Creatively Disappointed

We can think of disappointment as the interruption of our expectations by either someone else's choice or an act of nature. Again, when we creatively experience disappointment, we are able to support ourselves and our rapport with the other person. We don't feel alone and helpless, nor do we sink into the depths of despair and cynicism. Our relationship with the person who disappointed us remains under repair. Here are several ways to cope with disappointment that can help the creative process.

*A Couple of Learnings. On a very basic level, many of us need to learn that our expectations won't always be met. Frustrated expectations are not so much about our lives, but rather about life itself. If the interrupted expectation is beyond our control, then we have an opportunity to deepen our capacity to accept what we can't control. We can learn how not to allow what we are powerless over to control us by hurling us into excessive bouts of anger and frustration. Secondly, we manage our expectations more creatively when we remain flexible about how and with whom they will get met. Frustration tends to build when we rigidly assign expectations to one particular person. For example, we expect a spouse to join us at the opera. When he or she refuses to go, we sacrifice ourselves by not going rather than inviting someone else.

*Take Inventory. How disappointed have I been? When a particular person has disappointed us, it is important to review how that person has received our expectations in the past. If there is a significant track record of disappointment, we need to explore our attachment to expecting water from a dry well. Being disappointed can also relate to how we create our expectations and how we talk about them. If our expectations are not clear, we run the risk that others will be confused about how to meet them. Our expectations may also be excessive, such as in the example where we want people to continuously prioritize our needs over their own.

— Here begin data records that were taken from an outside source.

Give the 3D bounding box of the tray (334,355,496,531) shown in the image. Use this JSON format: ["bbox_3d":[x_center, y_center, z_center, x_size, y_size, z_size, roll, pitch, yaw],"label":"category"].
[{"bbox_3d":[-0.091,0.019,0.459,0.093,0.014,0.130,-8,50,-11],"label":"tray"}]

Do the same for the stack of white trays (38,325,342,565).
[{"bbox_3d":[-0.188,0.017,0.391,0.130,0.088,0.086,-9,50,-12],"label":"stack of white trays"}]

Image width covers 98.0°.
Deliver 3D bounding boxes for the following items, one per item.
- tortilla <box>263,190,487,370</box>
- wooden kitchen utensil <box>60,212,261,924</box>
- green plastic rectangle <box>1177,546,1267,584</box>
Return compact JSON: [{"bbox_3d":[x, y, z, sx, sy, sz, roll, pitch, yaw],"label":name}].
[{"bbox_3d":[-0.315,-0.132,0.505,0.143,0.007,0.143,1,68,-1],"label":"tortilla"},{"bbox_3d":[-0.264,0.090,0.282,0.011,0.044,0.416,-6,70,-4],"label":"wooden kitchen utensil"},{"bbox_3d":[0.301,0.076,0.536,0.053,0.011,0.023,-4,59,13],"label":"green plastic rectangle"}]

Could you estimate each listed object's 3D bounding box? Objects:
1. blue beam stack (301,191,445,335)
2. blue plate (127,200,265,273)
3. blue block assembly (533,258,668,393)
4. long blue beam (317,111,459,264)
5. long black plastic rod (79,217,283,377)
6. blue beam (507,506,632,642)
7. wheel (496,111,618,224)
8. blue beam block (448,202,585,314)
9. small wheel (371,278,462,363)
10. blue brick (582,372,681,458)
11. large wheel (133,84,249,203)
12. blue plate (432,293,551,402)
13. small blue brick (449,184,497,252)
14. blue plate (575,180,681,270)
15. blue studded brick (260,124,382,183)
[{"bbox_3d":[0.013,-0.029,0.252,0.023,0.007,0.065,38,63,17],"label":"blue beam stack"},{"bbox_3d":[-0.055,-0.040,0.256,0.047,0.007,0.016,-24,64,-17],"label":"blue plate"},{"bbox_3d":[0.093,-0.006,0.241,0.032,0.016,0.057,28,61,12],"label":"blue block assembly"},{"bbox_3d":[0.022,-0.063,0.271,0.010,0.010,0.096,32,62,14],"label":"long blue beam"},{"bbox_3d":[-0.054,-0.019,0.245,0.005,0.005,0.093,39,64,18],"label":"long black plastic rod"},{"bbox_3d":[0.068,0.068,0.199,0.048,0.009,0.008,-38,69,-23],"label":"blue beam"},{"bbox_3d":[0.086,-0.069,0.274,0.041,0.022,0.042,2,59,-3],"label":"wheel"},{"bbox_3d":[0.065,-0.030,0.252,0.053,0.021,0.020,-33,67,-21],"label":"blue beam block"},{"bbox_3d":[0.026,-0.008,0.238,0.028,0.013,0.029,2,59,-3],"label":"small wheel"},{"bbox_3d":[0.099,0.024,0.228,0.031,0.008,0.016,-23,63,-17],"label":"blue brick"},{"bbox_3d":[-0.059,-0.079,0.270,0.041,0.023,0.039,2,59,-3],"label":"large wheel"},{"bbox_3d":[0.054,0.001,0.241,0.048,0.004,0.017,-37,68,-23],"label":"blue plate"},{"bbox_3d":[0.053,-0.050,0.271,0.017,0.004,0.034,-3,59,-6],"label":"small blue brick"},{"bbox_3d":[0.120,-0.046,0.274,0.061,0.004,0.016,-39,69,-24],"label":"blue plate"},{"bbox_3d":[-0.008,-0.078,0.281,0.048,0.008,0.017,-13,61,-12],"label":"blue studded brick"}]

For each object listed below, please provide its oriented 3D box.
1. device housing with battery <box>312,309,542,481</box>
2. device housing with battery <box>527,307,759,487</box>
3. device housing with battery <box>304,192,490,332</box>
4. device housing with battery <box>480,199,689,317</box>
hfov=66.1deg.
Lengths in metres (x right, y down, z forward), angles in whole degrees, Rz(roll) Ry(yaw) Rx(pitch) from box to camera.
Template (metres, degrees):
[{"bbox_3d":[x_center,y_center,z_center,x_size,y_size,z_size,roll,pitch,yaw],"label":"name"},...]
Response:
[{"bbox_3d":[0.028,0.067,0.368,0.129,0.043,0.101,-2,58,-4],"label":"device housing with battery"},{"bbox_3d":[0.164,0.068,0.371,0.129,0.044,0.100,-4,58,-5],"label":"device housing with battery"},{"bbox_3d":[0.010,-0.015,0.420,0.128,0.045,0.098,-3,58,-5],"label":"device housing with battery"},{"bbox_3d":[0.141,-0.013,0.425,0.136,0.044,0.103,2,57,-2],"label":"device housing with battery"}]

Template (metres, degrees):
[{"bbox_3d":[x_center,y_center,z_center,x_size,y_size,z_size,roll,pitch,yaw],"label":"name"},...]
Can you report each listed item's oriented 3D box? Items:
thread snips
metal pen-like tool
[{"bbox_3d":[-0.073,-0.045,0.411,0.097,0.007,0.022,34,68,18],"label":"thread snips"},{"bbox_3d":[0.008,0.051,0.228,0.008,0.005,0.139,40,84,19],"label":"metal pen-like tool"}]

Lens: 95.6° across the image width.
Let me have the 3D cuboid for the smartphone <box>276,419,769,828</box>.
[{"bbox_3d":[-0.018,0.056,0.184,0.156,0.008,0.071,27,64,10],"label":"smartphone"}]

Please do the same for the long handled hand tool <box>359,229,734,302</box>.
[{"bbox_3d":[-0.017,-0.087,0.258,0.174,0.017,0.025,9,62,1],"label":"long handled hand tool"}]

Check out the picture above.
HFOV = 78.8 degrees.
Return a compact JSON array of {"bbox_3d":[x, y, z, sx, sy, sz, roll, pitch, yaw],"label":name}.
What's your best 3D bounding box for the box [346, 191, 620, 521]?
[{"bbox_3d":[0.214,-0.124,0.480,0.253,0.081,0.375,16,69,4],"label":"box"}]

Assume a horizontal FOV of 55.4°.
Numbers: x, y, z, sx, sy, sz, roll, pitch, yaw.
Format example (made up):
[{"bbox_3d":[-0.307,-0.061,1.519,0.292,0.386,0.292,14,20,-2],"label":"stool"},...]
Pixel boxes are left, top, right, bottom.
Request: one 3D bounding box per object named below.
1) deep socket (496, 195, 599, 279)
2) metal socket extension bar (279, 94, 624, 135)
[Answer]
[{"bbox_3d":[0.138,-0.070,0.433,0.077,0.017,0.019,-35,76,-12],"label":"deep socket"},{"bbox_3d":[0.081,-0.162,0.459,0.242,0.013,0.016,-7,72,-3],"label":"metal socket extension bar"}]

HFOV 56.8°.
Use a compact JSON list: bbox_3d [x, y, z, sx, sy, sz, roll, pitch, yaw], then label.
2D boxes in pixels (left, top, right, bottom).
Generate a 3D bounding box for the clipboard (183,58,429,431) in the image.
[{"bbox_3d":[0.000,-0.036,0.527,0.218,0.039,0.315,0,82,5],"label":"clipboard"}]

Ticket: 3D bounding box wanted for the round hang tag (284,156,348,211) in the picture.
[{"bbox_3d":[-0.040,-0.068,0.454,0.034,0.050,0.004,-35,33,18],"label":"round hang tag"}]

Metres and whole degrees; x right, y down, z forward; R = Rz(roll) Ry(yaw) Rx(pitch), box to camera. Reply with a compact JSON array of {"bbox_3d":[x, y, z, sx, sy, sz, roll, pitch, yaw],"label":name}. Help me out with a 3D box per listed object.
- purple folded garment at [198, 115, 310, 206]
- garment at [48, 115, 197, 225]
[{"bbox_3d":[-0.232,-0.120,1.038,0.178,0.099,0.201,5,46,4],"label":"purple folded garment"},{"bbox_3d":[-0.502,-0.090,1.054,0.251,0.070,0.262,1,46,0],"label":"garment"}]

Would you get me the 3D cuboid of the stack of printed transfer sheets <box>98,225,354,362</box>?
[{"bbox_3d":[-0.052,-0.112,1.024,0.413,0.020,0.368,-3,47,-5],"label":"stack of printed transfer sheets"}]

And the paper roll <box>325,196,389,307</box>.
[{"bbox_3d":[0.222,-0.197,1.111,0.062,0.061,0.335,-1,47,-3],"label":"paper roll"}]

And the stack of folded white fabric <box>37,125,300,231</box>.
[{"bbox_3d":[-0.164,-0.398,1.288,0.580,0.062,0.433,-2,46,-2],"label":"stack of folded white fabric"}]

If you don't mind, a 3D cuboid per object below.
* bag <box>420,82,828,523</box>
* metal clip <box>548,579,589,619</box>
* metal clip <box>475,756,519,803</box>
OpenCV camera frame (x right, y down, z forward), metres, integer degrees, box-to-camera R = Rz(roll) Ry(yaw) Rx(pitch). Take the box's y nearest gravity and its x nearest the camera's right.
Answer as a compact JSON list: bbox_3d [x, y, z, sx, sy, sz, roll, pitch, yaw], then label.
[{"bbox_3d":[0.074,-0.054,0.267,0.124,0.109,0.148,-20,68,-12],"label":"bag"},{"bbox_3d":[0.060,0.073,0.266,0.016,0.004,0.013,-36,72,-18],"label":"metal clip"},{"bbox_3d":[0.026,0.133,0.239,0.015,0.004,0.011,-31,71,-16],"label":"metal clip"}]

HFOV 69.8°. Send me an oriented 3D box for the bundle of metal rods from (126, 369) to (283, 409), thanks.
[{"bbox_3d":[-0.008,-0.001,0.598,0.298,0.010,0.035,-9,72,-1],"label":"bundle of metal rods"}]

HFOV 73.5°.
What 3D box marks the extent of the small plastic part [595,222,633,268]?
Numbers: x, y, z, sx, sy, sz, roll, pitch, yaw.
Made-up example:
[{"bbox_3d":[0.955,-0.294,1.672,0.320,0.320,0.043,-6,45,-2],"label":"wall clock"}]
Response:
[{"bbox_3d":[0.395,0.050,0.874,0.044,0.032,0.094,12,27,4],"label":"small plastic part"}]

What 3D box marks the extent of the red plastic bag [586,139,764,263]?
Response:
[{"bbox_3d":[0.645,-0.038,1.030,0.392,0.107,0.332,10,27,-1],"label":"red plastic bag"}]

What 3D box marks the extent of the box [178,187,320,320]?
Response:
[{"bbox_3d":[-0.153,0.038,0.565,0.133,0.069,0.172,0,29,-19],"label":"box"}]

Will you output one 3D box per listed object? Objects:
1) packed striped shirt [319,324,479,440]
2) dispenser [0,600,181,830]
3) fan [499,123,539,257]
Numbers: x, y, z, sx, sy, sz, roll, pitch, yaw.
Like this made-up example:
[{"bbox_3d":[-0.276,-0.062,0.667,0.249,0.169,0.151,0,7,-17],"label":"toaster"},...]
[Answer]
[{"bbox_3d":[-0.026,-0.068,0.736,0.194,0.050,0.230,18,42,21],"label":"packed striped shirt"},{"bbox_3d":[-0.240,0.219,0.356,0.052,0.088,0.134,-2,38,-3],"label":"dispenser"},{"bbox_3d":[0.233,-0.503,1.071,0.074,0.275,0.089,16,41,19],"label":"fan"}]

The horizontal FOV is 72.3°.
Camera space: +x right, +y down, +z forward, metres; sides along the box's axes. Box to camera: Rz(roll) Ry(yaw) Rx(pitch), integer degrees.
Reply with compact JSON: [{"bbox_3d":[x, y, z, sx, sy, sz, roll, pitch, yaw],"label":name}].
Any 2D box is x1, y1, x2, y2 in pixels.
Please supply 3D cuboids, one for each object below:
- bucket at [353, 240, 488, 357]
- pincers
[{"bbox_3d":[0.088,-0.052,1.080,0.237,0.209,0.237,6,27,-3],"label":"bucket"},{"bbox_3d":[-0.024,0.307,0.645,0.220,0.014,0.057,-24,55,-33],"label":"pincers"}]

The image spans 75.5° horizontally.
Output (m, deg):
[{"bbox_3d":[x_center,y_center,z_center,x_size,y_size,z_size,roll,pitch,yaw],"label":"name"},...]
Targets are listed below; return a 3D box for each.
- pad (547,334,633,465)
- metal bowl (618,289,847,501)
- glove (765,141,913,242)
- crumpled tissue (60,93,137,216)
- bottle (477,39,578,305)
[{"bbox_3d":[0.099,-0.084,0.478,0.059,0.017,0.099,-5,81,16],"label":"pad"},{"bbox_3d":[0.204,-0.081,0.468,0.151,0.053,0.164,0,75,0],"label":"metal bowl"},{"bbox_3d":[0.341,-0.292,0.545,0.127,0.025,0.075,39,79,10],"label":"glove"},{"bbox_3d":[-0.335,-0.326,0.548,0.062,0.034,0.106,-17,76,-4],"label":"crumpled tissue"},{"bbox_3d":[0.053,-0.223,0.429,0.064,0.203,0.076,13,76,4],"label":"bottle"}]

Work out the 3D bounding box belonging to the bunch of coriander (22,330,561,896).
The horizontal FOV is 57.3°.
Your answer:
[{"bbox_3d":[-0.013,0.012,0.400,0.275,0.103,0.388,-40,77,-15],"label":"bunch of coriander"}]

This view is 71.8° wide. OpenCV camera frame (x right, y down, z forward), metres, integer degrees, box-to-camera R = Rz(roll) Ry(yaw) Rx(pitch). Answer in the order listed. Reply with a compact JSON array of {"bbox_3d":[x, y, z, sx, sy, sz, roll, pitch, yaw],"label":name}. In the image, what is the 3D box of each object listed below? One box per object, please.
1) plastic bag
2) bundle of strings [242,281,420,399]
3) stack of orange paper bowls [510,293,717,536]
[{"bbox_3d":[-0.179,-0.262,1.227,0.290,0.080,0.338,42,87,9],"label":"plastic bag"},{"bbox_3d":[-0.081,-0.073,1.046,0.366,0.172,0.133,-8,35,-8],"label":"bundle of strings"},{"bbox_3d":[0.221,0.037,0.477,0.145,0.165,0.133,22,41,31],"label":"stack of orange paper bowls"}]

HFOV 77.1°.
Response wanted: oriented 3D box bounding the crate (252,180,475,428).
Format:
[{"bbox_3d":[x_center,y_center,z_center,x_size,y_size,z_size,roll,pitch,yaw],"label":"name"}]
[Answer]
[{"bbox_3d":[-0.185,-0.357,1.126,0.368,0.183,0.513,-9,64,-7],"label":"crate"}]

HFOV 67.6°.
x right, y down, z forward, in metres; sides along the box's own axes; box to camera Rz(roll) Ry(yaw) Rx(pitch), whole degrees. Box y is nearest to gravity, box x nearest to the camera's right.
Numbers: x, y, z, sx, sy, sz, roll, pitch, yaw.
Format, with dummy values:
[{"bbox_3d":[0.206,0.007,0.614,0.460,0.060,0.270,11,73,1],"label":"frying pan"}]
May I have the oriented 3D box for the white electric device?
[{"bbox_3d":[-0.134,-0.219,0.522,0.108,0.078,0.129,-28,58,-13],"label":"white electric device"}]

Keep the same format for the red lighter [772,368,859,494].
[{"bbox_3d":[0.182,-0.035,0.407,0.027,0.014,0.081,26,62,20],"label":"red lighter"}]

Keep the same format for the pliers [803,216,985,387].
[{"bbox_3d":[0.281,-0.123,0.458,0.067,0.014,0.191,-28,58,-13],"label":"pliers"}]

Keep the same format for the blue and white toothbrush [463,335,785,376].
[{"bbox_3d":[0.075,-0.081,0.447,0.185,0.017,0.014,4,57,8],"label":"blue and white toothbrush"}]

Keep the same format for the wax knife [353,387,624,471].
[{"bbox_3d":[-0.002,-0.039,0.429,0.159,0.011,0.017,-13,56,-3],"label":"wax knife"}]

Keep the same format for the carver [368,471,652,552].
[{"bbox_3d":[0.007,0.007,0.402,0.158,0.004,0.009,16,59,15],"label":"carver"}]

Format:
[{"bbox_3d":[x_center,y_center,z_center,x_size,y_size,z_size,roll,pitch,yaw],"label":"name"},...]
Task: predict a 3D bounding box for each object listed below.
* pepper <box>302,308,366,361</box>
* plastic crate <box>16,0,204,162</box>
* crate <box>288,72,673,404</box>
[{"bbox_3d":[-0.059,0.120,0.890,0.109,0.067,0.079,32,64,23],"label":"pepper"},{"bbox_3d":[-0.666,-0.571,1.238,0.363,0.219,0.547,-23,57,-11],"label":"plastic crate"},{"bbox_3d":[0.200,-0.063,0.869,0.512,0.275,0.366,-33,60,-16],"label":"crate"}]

There are several injurious consequences when we do not learn how to creatively be hurt and disappointed. The first is that we garrison ourselves with a host of defenses, not allowing anyone too close. We become emotionally isolated, accompanied by a deep sense of emptiness. Secondly, when our defenses include repression, we increasingly become numb, sacrificing an important criterion for assessing the value of our relationships. Third, when we increasingly feel anesthetized from hurt and disappointment, we sacrifice being emotionally touched and moved, which inform us about what is important to us and worth being alive for. Fourth, numb morphs into depression, or deadening of the soul's vibrancy. Lastly, we run a very high likelihood of having an adversarial relationship with life, guaranteeing that we regularly feel victimized by life.